__Solicitud__
Continúa el texto en homenaje a Alicia Alonso a partir de su última oración, sin repetir nada de lo ya escrito.

__Texto fuente__
....................

Estandarte de la isla, bandera de universal cubanía

Miguel Barnet

Todos lo sabíamos todo, como reza el apotegma. Todos lo esperábamos. Ella había acumulado muchos años, pero también todos queríamos que llegara a los cien. Su muerte nos sorprendió porque ella en vida era ya una leyenda y las leyendas, a diferencia de la historia, gozan de la plenitud de lo eterno. Consternados, nos resignamos a la verdad. Ya ella no estaría más entre nosotros. Ella que fue siempre la primera porque era la más grande, la más universal de nuestros artistas en los siglos XX y XXI.

Su nombre, sin embargo, quedará como un ejemplo supremo de sabiduría y arte. Alicia Alonso se convirtió muy pronto en un estandarte de la Isla, en una bandera de universal cubanía. Ella rebasó los límites de la edad cronológica para llegar a la edad sin edad que es la mítica. Pero eso también lo saben todos. Los que tuvimos el privilegio de conocerla y tratarla quedamos huérfanos de ella, de su hermandad y su ética. Como expresé en una ocasión Alicia Alonso violentó el mercurio de la pereza tropical para instalarse en el vacío, que es el movimiento perpetuo.

No podremos olvidar nunca su talento creador, su maestría artística y su ingenio personal. Siempre enarboló el brío de una respuesta ágil y profunda, inteligente y lúcida. Siempre nos conquistó con su vehemencia y su alado ardor. Nadie tuvo respuestas más crudas y directas a las provocaciones de los entrevistadores. Ella siempre los derrotó con su modo ríspido y macizo de contestar. Y es que ella junto a las habilidades que logró con su cuerpo entrenó su mente para todas las batallas que enfrentó en su longeva carrera, que no fueron pocas. Acompañada de una voluntad inmarcesible y poseedora de una técnica en permanente pulsación, ella ha sabido modular la desmesura en un ejercicio pleno de maestría.

....................

__Lista de registros__

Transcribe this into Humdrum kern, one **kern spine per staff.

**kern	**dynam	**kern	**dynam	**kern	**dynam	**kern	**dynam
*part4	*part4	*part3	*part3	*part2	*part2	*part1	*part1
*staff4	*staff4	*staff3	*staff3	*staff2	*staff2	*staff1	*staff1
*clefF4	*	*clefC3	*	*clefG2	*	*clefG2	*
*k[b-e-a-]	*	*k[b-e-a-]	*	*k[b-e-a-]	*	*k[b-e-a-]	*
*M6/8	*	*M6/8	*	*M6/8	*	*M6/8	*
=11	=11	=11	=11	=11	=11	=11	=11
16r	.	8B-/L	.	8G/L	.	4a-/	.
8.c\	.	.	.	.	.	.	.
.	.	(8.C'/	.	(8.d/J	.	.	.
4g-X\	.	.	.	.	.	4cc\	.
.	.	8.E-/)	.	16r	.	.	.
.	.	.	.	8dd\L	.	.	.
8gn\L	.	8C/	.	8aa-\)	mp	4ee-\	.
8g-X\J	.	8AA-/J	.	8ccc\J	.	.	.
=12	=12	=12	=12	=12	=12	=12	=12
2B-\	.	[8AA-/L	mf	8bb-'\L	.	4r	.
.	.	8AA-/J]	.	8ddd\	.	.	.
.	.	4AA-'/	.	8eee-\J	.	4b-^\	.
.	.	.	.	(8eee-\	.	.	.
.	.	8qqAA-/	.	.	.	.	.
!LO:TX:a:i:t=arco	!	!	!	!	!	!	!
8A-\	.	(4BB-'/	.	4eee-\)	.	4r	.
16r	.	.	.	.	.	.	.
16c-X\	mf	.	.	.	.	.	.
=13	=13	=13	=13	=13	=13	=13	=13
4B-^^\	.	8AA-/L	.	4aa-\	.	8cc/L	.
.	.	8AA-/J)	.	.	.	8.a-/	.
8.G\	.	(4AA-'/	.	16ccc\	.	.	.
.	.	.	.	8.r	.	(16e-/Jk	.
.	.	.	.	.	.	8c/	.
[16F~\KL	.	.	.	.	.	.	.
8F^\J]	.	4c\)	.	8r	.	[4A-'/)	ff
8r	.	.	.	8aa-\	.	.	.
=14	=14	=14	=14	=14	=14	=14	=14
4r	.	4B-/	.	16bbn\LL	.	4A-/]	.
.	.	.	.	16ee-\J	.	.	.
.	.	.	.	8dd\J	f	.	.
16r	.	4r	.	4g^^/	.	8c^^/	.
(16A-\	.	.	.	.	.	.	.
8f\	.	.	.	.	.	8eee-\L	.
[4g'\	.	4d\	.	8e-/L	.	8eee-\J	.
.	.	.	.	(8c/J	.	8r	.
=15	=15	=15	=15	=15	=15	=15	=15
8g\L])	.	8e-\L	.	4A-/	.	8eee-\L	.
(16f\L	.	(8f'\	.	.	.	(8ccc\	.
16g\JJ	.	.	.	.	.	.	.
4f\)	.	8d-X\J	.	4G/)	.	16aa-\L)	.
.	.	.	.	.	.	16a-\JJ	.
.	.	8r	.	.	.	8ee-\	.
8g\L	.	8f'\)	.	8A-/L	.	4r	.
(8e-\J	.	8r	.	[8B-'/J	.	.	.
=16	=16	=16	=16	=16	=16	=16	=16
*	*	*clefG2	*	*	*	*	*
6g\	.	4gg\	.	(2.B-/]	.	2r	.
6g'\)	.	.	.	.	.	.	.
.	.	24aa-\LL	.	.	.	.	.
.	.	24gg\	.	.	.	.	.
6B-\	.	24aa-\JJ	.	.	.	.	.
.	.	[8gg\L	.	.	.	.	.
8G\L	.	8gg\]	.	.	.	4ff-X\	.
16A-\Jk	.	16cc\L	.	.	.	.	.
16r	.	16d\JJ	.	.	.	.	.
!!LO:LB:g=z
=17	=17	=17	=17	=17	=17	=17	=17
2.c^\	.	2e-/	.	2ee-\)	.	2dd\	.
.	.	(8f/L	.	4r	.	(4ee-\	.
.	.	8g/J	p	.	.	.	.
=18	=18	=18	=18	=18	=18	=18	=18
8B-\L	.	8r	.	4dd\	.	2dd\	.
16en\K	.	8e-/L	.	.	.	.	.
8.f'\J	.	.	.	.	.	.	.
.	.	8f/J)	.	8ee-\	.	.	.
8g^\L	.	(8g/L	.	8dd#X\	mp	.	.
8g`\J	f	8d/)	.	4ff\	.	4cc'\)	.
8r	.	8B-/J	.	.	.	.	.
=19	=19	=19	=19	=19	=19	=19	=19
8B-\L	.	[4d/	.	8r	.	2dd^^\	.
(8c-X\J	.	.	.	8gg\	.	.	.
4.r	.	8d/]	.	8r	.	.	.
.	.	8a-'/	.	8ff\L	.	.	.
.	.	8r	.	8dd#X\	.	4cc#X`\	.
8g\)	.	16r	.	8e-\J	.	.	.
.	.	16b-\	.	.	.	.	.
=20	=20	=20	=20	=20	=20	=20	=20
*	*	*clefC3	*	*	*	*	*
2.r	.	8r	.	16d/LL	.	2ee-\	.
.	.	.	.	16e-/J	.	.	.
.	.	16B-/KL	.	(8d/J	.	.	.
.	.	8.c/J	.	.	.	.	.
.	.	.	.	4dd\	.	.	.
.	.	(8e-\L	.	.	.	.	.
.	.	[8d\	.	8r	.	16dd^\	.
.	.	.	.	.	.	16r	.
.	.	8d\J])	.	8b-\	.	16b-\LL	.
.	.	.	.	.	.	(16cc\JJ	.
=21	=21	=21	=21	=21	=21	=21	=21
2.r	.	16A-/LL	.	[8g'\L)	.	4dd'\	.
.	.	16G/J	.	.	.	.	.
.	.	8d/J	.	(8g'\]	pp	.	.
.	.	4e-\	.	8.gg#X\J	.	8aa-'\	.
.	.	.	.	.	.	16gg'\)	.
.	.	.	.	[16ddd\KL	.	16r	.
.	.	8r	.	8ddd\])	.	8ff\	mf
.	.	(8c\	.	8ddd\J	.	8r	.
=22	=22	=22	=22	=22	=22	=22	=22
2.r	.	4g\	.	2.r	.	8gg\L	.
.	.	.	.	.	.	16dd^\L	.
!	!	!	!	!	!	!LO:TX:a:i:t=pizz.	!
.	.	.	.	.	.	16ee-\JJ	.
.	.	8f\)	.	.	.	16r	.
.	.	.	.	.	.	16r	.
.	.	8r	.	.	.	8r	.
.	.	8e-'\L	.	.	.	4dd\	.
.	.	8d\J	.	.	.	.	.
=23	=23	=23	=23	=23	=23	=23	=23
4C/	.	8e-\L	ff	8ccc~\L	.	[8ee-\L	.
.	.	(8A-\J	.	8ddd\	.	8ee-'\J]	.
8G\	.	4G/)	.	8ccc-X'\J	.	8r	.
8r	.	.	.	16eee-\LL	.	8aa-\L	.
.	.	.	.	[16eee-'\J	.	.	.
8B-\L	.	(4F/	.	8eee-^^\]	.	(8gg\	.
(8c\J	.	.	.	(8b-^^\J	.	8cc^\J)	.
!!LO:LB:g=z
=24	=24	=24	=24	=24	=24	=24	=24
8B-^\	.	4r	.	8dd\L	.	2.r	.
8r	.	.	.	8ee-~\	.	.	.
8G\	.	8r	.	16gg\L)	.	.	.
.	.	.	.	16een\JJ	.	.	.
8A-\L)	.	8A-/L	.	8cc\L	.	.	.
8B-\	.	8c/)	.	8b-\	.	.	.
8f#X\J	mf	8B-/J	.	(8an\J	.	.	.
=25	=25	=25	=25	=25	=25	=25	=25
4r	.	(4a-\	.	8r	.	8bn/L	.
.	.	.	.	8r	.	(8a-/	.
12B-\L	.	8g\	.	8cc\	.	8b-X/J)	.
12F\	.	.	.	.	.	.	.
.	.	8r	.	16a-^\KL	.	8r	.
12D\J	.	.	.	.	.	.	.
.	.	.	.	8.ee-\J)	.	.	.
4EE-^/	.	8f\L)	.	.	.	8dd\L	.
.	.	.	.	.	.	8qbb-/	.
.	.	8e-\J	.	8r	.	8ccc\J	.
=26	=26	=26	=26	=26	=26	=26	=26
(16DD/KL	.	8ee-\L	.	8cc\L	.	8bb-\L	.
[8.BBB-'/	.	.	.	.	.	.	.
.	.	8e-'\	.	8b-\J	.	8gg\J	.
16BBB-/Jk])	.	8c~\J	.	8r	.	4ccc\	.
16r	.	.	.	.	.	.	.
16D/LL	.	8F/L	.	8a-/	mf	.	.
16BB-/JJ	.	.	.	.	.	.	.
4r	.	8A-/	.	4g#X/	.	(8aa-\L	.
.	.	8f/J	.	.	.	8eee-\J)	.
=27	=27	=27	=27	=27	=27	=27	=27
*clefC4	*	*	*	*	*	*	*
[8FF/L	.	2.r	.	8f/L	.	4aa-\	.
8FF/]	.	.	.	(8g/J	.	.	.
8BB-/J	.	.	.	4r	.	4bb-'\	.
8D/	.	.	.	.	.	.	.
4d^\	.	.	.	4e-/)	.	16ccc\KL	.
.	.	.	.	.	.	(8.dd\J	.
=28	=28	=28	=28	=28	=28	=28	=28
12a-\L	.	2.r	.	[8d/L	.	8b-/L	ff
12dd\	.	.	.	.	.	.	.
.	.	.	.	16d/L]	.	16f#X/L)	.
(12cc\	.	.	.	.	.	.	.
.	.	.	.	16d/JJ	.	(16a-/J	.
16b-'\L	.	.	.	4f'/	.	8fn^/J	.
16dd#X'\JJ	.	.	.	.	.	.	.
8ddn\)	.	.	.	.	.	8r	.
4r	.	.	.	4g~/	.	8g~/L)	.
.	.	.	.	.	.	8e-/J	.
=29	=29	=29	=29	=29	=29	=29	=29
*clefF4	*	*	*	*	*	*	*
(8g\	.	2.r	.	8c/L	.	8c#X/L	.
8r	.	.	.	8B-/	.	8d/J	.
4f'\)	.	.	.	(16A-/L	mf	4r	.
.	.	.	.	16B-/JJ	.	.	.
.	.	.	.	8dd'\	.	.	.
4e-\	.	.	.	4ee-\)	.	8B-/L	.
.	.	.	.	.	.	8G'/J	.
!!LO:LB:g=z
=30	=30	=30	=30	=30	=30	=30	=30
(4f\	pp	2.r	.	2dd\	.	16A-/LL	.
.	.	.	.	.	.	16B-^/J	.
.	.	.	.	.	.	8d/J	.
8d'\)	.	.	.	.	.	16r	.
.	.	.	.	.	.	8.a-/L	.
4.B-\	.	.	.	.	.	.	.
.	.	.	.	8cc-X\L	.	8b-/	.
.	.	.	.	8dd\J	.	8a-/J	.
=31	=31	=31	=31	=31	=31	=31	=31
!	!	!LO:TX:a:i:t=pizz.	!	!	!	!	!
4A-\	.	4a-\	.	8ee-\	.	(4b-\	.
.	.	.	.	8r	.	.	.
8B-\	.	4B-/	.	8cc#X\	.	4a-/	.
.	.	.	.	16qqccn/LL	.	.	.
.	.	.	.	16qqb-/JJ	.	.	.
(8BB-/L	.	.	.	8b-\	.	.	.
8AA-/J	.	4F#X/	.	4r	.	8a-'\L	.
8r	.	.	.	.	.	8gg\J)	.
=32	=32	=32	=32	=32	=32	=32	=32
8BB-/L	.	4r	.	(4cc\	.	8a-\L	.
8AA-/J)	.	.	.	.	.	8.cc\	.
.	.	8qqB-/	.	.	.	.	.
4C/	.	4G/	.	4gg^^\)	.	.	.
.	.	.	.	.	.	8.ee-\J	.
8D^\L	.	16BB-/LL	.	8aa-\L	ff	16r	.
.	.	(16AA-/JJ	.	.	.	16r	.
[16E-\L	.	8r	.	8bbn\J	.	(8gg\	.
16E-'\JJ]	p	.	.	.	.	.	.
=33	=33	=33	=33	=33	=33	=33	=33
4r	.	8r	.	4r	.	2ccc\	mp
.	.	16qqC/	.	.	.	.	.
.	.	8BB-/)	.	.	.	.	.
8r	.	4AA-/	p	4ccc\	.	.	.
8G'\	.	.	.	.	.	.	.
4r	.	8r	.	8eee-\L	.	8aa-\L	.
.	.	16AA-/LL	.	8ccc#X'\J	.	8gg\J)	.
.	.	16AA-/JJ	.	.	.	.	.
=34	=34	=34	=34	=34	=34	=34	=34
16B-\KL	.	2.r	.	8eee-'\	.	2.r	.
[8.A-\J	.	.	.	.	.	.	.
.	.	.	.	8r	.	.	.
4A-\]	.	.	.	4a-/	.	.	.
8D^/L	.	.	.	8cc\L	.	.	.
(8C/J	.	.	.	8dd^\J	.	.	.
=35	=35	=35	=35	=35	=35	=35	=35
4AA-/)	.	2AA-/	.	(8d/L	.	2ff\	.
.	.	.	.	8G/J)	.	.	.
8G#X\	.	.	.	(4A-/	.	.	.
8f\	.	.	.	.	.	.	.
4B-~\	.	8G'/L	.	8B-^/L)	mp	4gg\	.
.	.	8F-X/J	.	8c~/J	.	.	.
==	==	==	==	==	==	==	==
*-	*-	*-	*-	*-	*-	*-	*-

....................

__Respuesta__
Su perfección y dominio de la técnica la realzan entre una pléyade de bailarinas que no lograron consumar su genio dentro de un círculo de fuego. Sus dones interpretativos la muestran a cabalidad como una actriz insuperable. De ahí, el calificativo de prima ballerina assoluta. Ella fue la imagen multiplicada, la extensión del cuerpo hacia el vacío, la comprobación del eros en el espacio real y la sobrenaturaleza. En Giselle, una de sus más prodigiosas y legendarias actuaciones rescató lo insondable y el milagro del movimiento y la luz. Nadie la ha podido superar en este papel, como nadie la pudo superar en la Odette-Odile de El lago de los cisnes, ni en la Carmen de Alberto Alonso, sólo por mencionar algunas de sus históricas apariciones en los escenarios del mundo.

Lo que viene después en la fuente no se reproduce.